One thing I didn’t realize being the CTO of a company that provides a software application to other companies is how often you have to fix — unpaid and way out of scope — the IT infrastructure of third-party companies so that your software application works correctly.
I’m not talking about minor brokenness here. I mean we have to routinely go in and fix out-of-scope areas for entire large companies with whole IT departments bigger than our entire company when they say “Your application doesn’t work and it’s definitely your application. Fix it.” And then we go remote in and look around and see that their DNS is entirely non-functional, their Citrix does not work, their network is set up in a way that could never function correctly, and their “failover” does only the first part but no “over.”

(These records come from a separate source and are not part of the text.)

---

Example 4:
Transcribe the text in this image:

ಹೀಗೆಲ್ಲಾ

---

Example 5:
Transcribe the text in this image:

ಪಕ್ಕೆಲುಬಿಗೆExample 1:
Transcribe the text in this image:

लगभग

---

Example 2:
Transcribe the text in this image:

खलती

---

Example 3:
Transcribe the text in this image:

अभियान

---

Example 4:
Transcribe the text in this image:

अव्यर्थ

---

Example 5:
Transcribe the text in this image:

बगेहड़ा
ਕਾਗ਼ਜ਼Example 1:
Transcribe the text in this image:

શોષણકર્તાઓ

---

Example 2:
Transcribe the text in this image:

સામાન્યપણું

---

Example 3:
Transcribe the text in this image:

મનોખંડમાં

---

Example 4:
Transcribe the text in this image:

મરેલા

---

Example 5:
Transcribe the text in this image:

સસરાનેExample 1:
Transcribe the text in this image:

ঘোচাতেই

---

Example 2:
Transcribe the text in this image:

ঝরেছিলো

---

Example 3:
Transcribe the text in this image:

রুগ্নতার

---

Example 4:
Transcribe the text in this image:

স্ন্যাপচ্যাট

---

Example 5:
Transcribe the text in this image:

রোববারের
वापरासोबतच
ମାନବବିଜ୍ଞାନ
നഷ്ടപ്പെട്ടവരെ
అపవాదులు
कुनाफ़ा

Note again that we are not an infrastructure company. We provide a single software application (that can be customized to do many things). Technically, our contract is for the provision of that application only and absolutely nothing else. But functionally, we are on the hook for correcting poor infrastructure because inevitably our application gets blamed for other IT departments’ completely broken environments. So far in the new job, I have done a few hundred hours of unpaid infrastructure consulting so that other companies don’t blame us when our application doesn’t work because their infrastructure is so terrible.

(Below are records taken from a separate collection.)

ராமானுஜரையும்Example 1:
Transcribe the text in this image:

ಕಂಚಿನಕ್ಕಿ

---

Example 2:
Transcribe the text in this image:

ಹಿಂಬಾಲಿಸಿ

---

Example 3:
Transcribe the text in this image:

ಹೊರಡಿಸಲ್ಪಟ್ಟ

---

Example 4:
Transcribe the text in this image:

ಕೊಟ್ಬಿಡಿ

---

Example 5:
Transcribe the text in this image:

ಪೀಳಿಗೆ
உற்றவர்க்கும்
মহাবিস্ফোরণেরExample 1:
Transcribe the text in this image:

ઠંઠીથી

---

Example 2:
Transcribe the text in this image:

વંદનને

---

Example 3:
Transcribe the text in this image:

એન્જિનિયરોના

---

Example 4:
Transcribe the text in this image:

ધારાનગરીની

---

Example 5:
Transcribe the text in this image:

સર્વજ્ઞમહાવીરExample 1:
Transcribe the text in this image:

Like I said, I wasn’t expecting this. I knew a lot of IT departments were horrendous but to this level I had no idea.
I was semi-joking with the CEO yesterday that we should start an infrastructure consulting business as well, since we already spend so much time doing it for free. However, these companies rarely believe their infrastructure is the problem, and instead insist it’s something to do with our application. But so far, it never has been because it’s just a small application that requires very little to work correctly.
I can really see why users tend to hate IT because all the users that we end up helping are very thankful that for once someone fixed something after we remote in and correct or work around all these out-of-scope infrastructure issues.